Projektwoche


Fremde Heimat

„Fremde Heimat“ ist Teil der jährlich stattfindenden Medienprojektwoche an der Rosensteinschule Stuttgart in Kooperation mit der Stadtbibliothek am Mailänder Platz. 
     

  21. - 25. November 2016

„Sie können aber gut Deutsch“ – dieser Satz, formuliert als überraschte Reaktion auf die Sprachkenntnisse einer gebürtigen Russin, machte Lena Gorelik so wütend, dass die Romanautorin 2012 ihr erstes und bisher einziges Sachbuch schrieb. Im Text wirft sie dem Leser seine eigenen Vorurteile um die Ohren, plädiert leidenschaftlich für Differenzierung, für ein Überwinden der Zuschreibungen „Die Deutschen“/„Die Ausländer“.

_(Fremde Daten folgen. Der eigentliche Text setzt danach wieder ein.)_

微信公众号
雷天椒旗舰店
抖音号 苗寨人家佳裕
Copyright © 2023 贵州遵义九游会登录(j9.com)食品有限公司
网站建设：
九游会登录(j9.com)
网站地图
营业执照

Ihr Buch brachte sie mit zur Lesung für die Jugendlichen der 9b der Rosensteinschule – und legte es bald wieder zur Seite. Statt vorzutragen leitete sie eine quicklebendige Diskussion. Afghanistan, Indien, Rumänien, Albanien, Irak, Italien, … die 19 Schülerinnen und Schüler stammen aus 14 Nationen und leben seit einem bis vier Jahren in Deutschland. Und wie im Gespräch schnell klar wurde, waren sie alle schon Vorurteilen begegnet. „Heute gestohlen – morgen in Polen.“, „Sizilien ist gleich Mafia-Land“. Kroatien ist aber viel mehr als ein Urlaubsland und in Eritrea gibt es nicht nur geschickte Frisöre.

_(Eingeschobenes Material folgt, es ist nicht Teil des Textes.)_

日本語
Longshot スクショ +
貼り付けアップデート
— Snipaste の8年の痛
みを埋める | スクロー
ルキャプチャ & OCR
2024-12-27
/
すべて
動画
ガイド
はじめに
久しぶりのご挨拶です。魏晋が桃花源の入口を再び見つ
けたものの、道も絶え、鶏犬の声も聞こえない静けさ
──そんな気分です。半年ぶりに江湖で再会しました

Vom Nachdenken über Vorurteile führte der Workshop zur Frage, was Fremdsein bedeutet, was Heimat sein kann. Unter der Anleitung von Andrea und Yavuz Köroglu (Tänzerin/ Schauspieler) erstellten die Jugendlichen eigene Texte, zunächst in ihrer Muttersprache, dann auf Deutsch. Marin nutzte dafür Zeilen eines kroatischen Volkslieds: „Meine Heimat hat die Kraft von goldenem Weizen, ihre Augenfarbe ist die des Meeres“. Für Tomek aus Polen war die Frage nach „Heimat“ eine völlig klare Sache: „Wo meine Familie ist, egal, in welchem Land“, lautete seine Antwort.

Andrea Köroglu ließ die Gedanken und Formulierungen in Body-Percussion umsetzen, leitete tanz- und theaterpädagogisch an. Um den Mitschülern ein Stück eigene Kultur nahezubringen, brachten sich die Jugendlichen gegenseitig Tänze ihrer Heimat bei, führten ihre Musik vor. Im HdH BW erklangen polnischer Rap, albanischer Ragga, indische Liebeslieder.

Als Endprodukt entstand eine Szenische Collage, die im Zuge der Projektpräsentation in der Schule aufgeführt wurde.
Zur Dokumentation wurde der Ablauf des Workshops mit dem Camcorder aufgezeichnet und zu einem Trailer zusammengeschnitten.